▸ **Trecho fornecido**:
────────────────────────────────────────
Ocorre que o domínio nesta relação era exercido não pela empresa que estava “cedendo” a planta produtiva ou pelo cliente, mas sim pela EBCT. Os Correios têm uma enorme capilaridade em todo território nacional, o que faz com que esta organização consiga entregar produtos em qualquer município brasileiro (coisa que outras transportadoras simplesmente não fazem, pois não é lucrativo). Outro ponto é que o custo praticado pela EBCT era extremamente competitivo de modo que abrir mão do contrato com esta empresa não seria nada saudável. Com isso, requerimentos de relatórios feitos pela empresa multinacional contratante não eram plenamente atendidos e, em contrapartida, todos os requerimentos da EBCT eram tidos como “ordens” dado seu poder dentro desta rede de cadeias. Este exemplo ilustra uma disparidade de poder nesta complexa relação de interdependência entre empresas e cadeias de suprimento.
────────────────────────────────────────
▸ **Enunciado da tarefa**:
De acordo com o trecho fornecido, por que outras transportadoras não entregam produtos em qualquer município brasileiro? Os registros não são usados aqui.

▸ **Registros apresentados**:
────────────────────────────────────────
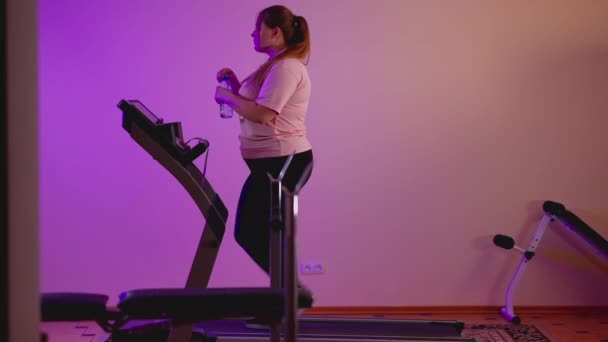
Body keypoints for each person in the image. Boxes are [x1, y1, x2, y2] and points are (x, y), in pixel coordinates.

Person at [214, 5, 313, 290]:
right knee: (262, 233)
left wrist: (226, 98)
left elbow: (263, 114)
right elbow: (257, 105)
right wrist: (233, 87)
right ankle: (287, 297)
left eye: (258, 28)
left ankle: (291, 295)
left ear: (276, 31)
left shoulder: (287, 67)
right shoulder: (275, 65)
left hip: (284, 162)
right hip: (272, 163)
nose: (253, 33)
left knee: (249, 232)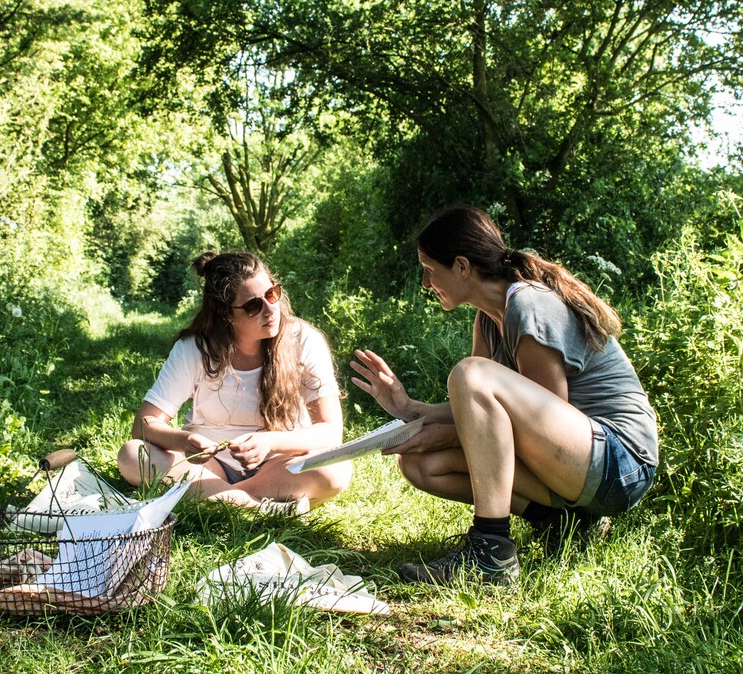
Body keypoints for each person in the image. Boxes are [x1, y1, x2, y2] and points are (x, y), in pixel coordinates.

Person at [350, 206, 658, 585]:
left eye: (430, 270)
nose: (426, 283)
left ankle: (490, 550)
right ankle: (561, 523)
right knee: (421, 465)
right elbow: (481, 411)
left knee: (470, 372)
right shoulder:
────────────────────────────────────────
▸ **Resposta esperada**:
Porque não é lucrativo.